Speed at take-off evaluated:

105 km/h * 1000 m/km * 1/3600 h/s =~= 29.2 m/s.

Ansatz for pathlength $l_{jump}$:

$$l_{jump} := (v_0 + \frac{1}{2} a_{e\!f\!f} \, \tau_{air}) \, \tau_{air}$$.

Solving for effective acceleration $a_{e\!f\!f}$:

$$a_{e\!f\!f} := 2 \, l_{jump} / (\tau_{air})^2 - 2 \, v_0 / \tau_{air}$$.

Evaluating $a_{e\!f\!f}$:

2 * 246.5 m / (6 s)^2 - 2 * 29.2 m/s / 6 s =~= 13.7 m/s^2 - 9.7 m/s^2 == 4 m/s^2.

Ansatz for final speed $v_f$:

$$v_f := v_0 + a_{e\!f\!f} \, \tau_{air}$$.

Evaluating $v_f$:

29.2 m/s + 4 m/s^2 * 6 s == 53.2 m/s =~= 192 km/h.

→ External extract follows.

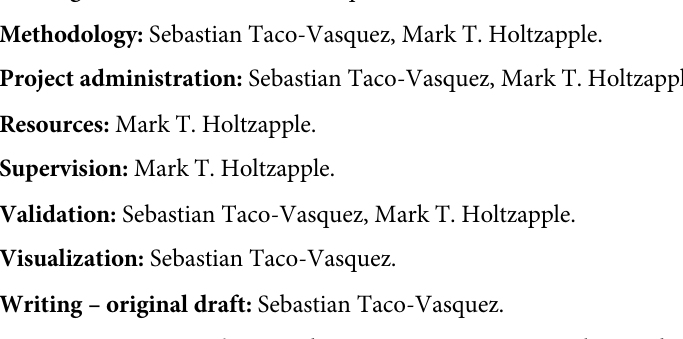
S5 Table. Compound distribution for the acetone reaction over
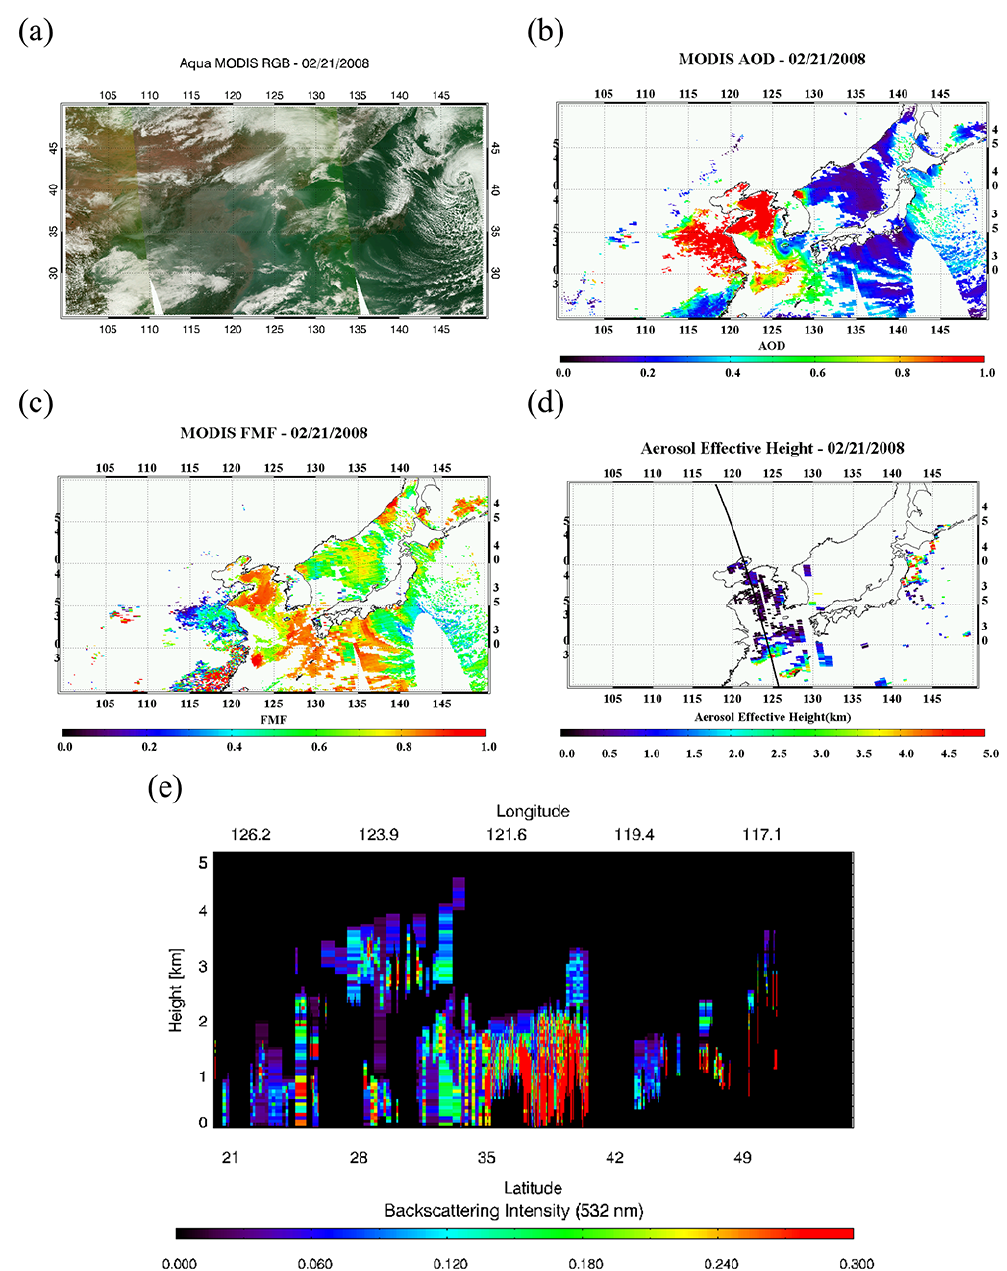
Figure 14. (a) MODIS RGB, (b) AOD, and (c) FMF; and (d) AEH distribution from OMI over East Asia; (e) backscattering intensity at 532nm from CALIOP observations over the coastal region of China on 21 February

Ansatz for effective landing deceleration component against (normal to) the ground $a_f$:

$$a_f \le (a_{e\!f\!f} + g) \text{Cos}\bigl( \phi_{impact} \bigr)$$.

Evaluating bound on $a_f$:

(4 m/s^2 + 9.8 m/s^2) * Cos[ 35 * Pi/180 ] =~= 11.3 m/s^2.